This article was originally written and published by Vermont Law School on September 16, 2020.
Originally hailing from Uganda, Esther Akwii LLM’20 worked with smallholder farmers and held a position at the Food and Agriculture Organization of the United Nations in Rome, Italy, before coming to Vermont Law School to earn an LLM in Food and Agricultural Law.
As an LLM Fellow at the Center for Agriculture and Food Systems (CAFS), she helped to pilot a range of CAFS projects in partnership with organizations across the U.S. She wrote a background paper on rural development for the Farm Bill Law Enterprise; developed legal memos on farm business structures, agritourism, food safety and labor for Farm Commons; created a brief on rural food access for the Healthy Food Policy Project; and worked on a handbook about policies that promote farm to school programs for the National Farm to School Network. She also taught Law and Policy of Local Food Systems, a course at VLS.
Akwii applied the knowledge she’d gained through that work by presenting at conferences across the country. “I enjoyed learning and hearing perspectives from farmers or people with lived experiences about food system issues such as access to healthy food,” she said, “and also sharing the work I was undertaking at CAFS and learning from other scholars in the field.”
Now Akwii will be joining some of those scholars in her new position as a Clinical Fellow at Harvard Law School’s Food Law and Policy Clinic. CAFS partners with the Harvard clinic on several projects, including the Blueprint for a National Food Strategy and the Farm Bill Law Enterprise. Akwii will continue to shape those projects in her new position—as well as the Global Food Donation Policy Atlas—and the CAFS team is thrilled that they will still have a chance to work with her.
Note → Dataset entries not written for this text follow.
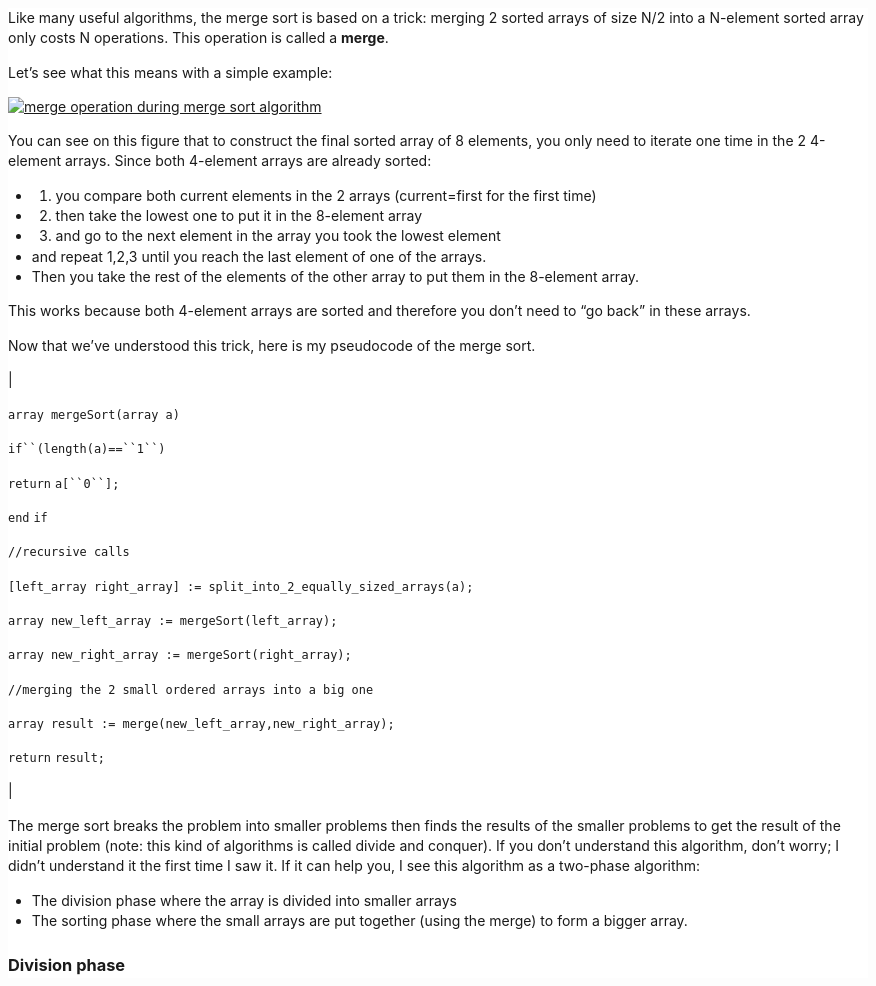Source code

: Like many useful algorithms, the merge sort is based on a trick: merging 2 sorted arrays of size N/2 into a N-element sorted array only costs N operations. This operation is called a **merge**.

Let’s see what this means with a simple example:

[![merge operation during merge sort algorithm](http://coding-geek.com/wp-content/uploads/2015/08/merge_sort_3.png)](http://coding-geek.com/wp-content/uploads/2015/08/merge_sort_3.png)

You can see on this figure that to construct the final sorted array of 8 elements, you only need to iterate one time in the 2 4-element arrays. Since both 4-element arrays are already sorted:

*   1) you compare both current elements in the 2 arrays (current=first for the first time)
*   2) then take the lowest one to put it in the 8-element array
*   3) and go to the next element in the array you took the lowest element
*   and repeat 1,2,3 until you reach the last element of one of the arrays.
*   Then you take the rest of the elements of the other array to put them in the 8-element array.

This works because both 4-element arrays are sorted and therefore you don’t need to “go back” in these arrays.

Now that we’ve understood this trick, here is my pseudocode of the merge sort.

| 

`array mergeSort(array a)`

`if``(length(a)==``1``)`

`return` `a[``0``];`

`end` `if`

`//recursive calls`

`[left_array right_array] := split_into_2_equally_sized_arrays(a);`

`array new_left_array := mergeSort(left_array);`

`array new_right_array := mergeSort(right_array);`

`//merging the 2 small ordered arrays into a big one`

`array result := merge(new_left_array,new_right_array);`

`return` `result;`

 |

The merge sort breaks the problem into smaller problems then finds the results of the smaller problems to get the result of the initial problem (note: this kind of algorithms is called divide and conquer). If you don’t understand this algorithm, don’t worry; I didn’t understand it the first time I saw it. If it can help you, I see this algorithm as a two-phase algorithm:

*   The division phase where the array is divided into smaller arrays
*   The sorting phase where the small arrays are put together (using the merge) to form a bigger array.

### Division phase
“I enjoyed learning and hearing perspectives from farmers or people with lived experiences about food system issues such as access to healthy food.”
— Esther Akwii LLM’20
“Esther is one of the hardest working people I know, excelling in her classes and taking on more work than seemed humanly possible,” said CAFS Director Laurie Beyranevand. “All the while she brought a lot of sunshine into otherwise gloomy Vermont winters and a positivity unmatched by most. While we are reluctant to see her go, we take some solace in knowing she’ll be just a short drive away.”